March 01, 2005

Roper Dissents

by PG

They're about what you'd expect. O'Connor politely argues on the majority's own turf, disputing whether there is a genuine and consistent trend among the states to disfavor capital punishment for crimes committed before 18, and seeing an insufficient shift since the Court affirmed the constitutionality of the juvenile death penalty in 1989's Stanford v. Kentucky. "I disagree with Justice Scalia's contention, post, at 15–22 (dissenting opinion), that foreign and international law have no place in our Eighth Amendment jurisprudence."

Scalia, joined by Rehnquist and Thomas, smacks the majority:

Hamilton had in mind a traditional judiciary, “bound down by strict rules and precedents which serve to define and point out their duty in every particular case that comes before them.” Id., at 471. Bound down, indeed. What a mockery today’s opinion makes of Hamilton’s expectation, announcing the Court’s conclusion that the meaning of our Constitution has changed over the past 15 years—not, mind you, that this Court’s decision 15 years ago was wrong, but that the Constitution has changed. The Court reaches this implausible result by purporting to advert, not to the original meaning of the Eighth Amendment, but to “the evolving standards of decency,” ante, at 6 (internal quotation marks omitted), of our national society. [...]
Because I do not believe that the meaning of our Eighth Amendment, any more than the meaning of other provisions of our Constitution, should be determined by the subjective views of five Members of this Court and like-minded foreigners, I dissent.
Let it be noted, however, that Scalia grudgingly admits "our modern (though in my view mistaken) jurisprudence" takes into consideration what the national consensus is; like O'Connor, he then rips the majority for seeing such a consensus.
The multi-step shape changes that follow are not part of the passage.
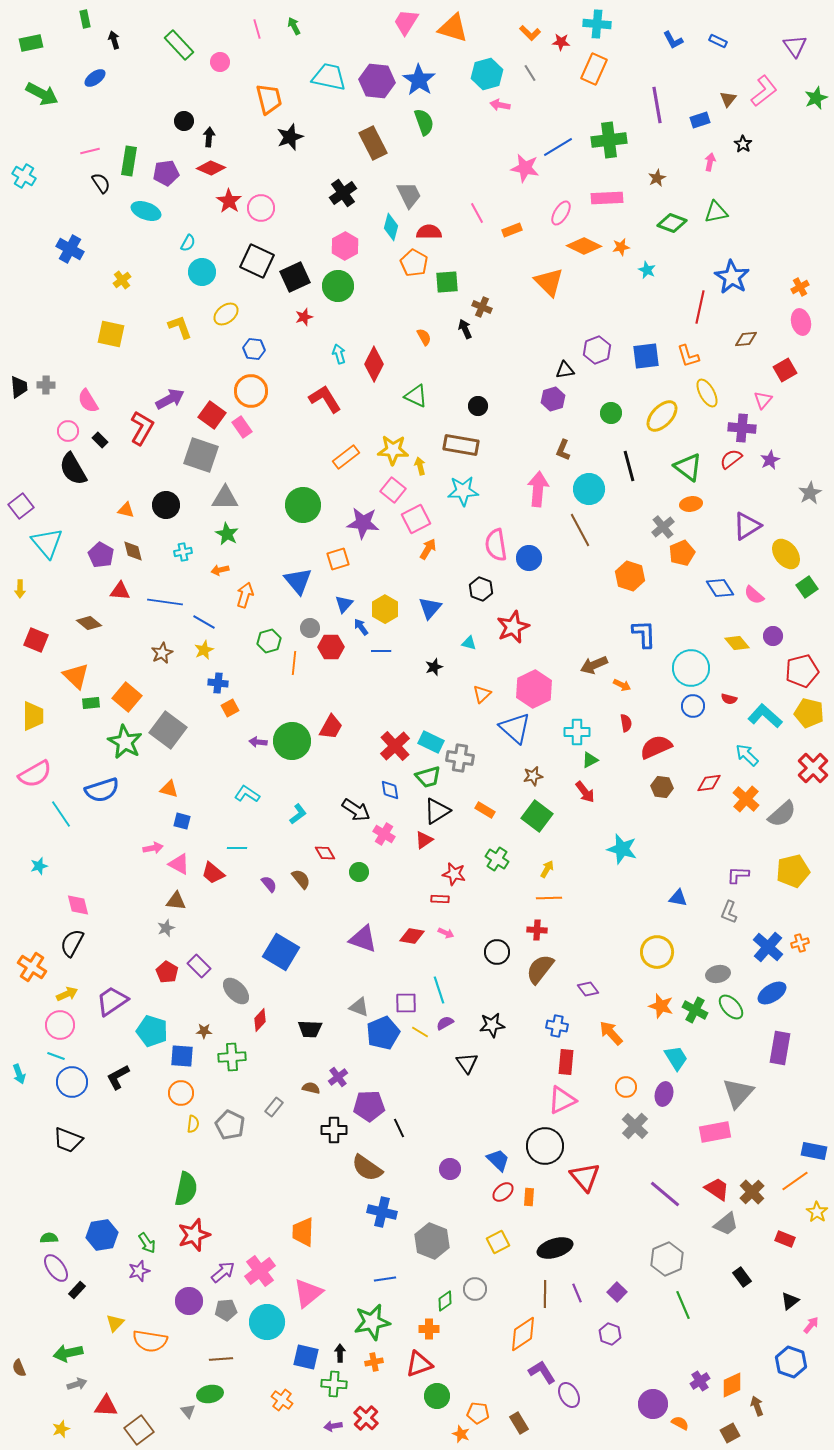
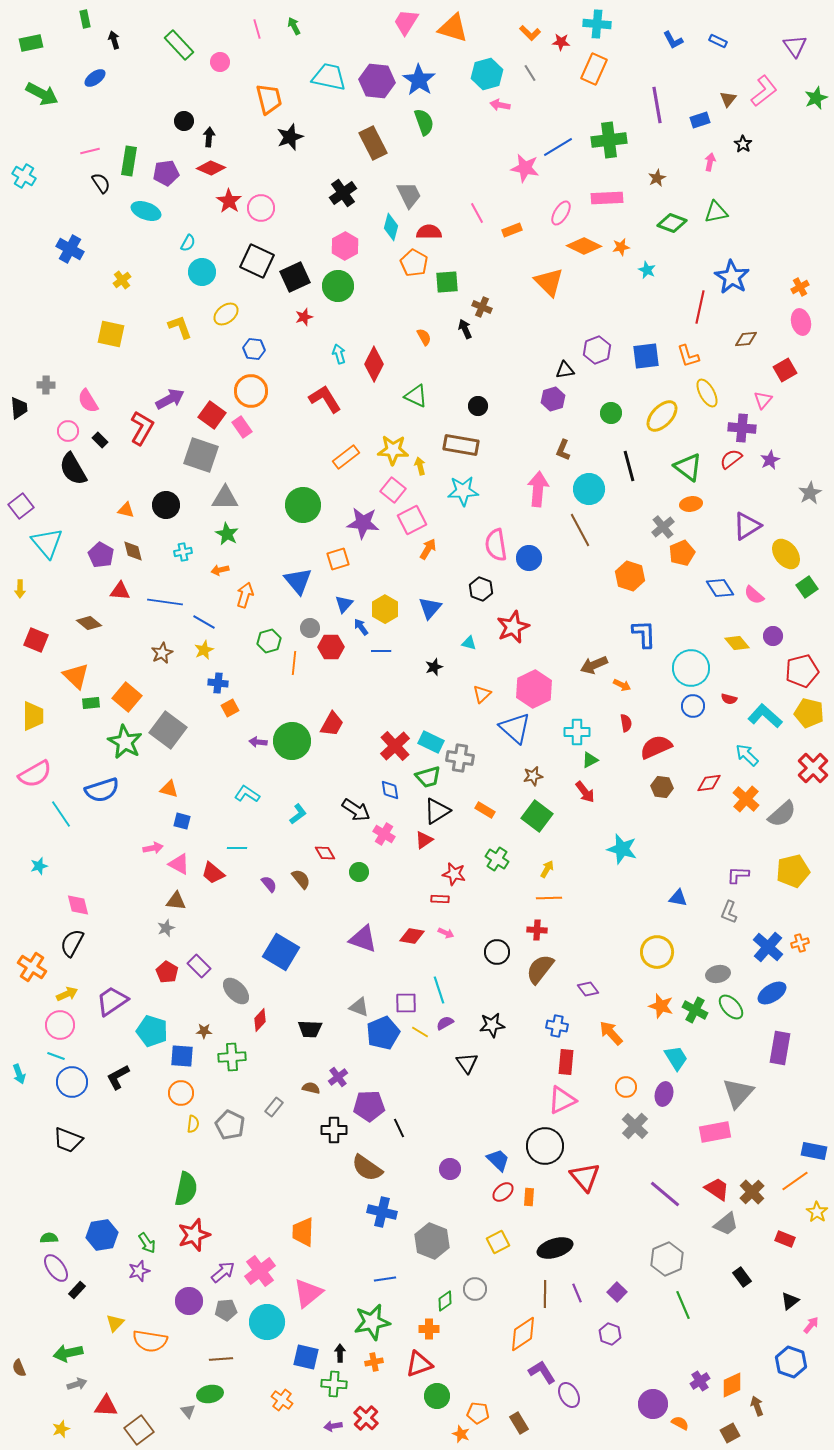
black trapezoid at (19, 387): moved 21 px down
pink square at (416, 519): moved 4 px left, 1 px down
red trapezoid at (331, 727): moved 1 px right, 3 px up
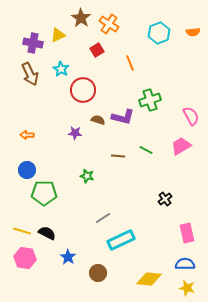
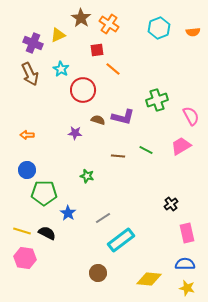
cyan hexagon: moved 5 px up
purple cross: rotated 12 degrees clockwise
red square: rotated 24 degrees clockwise
orange line: moved 17 px left, 6 px down; rotated 28 degrees counterclockwise
green cross: moved 7 px right
black cross: moved 6 px right, 5 px down
cyan rectangle: rotated 12 degrees counterclockwise
blue star: moved 44 px up
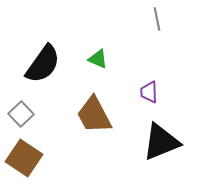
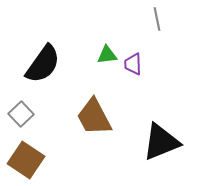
green triangle: moved 9 px right, 4 px up; rotated 30 degrees counterclockwise
purple trapezoid: moved 16 px left, 28 px up
brown trapezoid: moved 2 px down
brown square: moved 2 px right, 2 px down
My personal favorite part of Scalia's dissent, however, has to be near the end when he points out that the Court doesn't look to other nations in its jurisprudence regarding the right to trial by jury, the exclusionary rule, the right to abortion or the separation of church and state. Then it's time to whack O'Connor for using foreign courts as a metric of reasonableness.

March 1, 2005 01:18 PM | TrackBack
Comments

Glad to see the site is back up and running.

Posted by: JMoore at March 1, 2005 02:36 PM

At least based on your quote, this is actually one of the worse Scalia opinions I've encountered. It doesn't sound like the majority is saying that the previous decision on the death penalty was wrong or that the meaning of the Constitution has changed, but rather the standards for what we consider "cruel and unusual punishment" has changed.

Suppose that rather than setting the minimum amount for a jury trial at $20, it was set at the price of 100 lbs of wheat. In 1990, the SCOTUS might say that a plaintiff was entitled to a jury trial when the amount in controversy was $50, and then in 2005 the SCOTUS might say that the amount in controversy must be at least $75 for a plaintiff to have a right to a jury trial. Would this mean that the SCOTUS was saying their previous decision was wrong or that the Constitution had changed over the previous 15 years? No, it would just mean that the price of wheat had gone up between 1990 and 2005.

Now the question of what constitutes "cruel and unusual punishment" is certainly a more subjective question than the price of wheat, but that doesn’t mean views on what violates this standard don’t change or that the Constitution can’t be interpreted to have this be a floating standard.

There are certainly some questions as to whether the SCOTUS is in the best position to decide what the general view on what constitutes “cruel and unusual punishment,” but that is another debate.

Posted by: Crackmonkeyjr at March 1, 2005 04:05 PM

I reply.

Posted by: Will Baude at March 2, 2005 12:02 PM

On a Scalia of 1 - 10, this dissent was an absolute zero.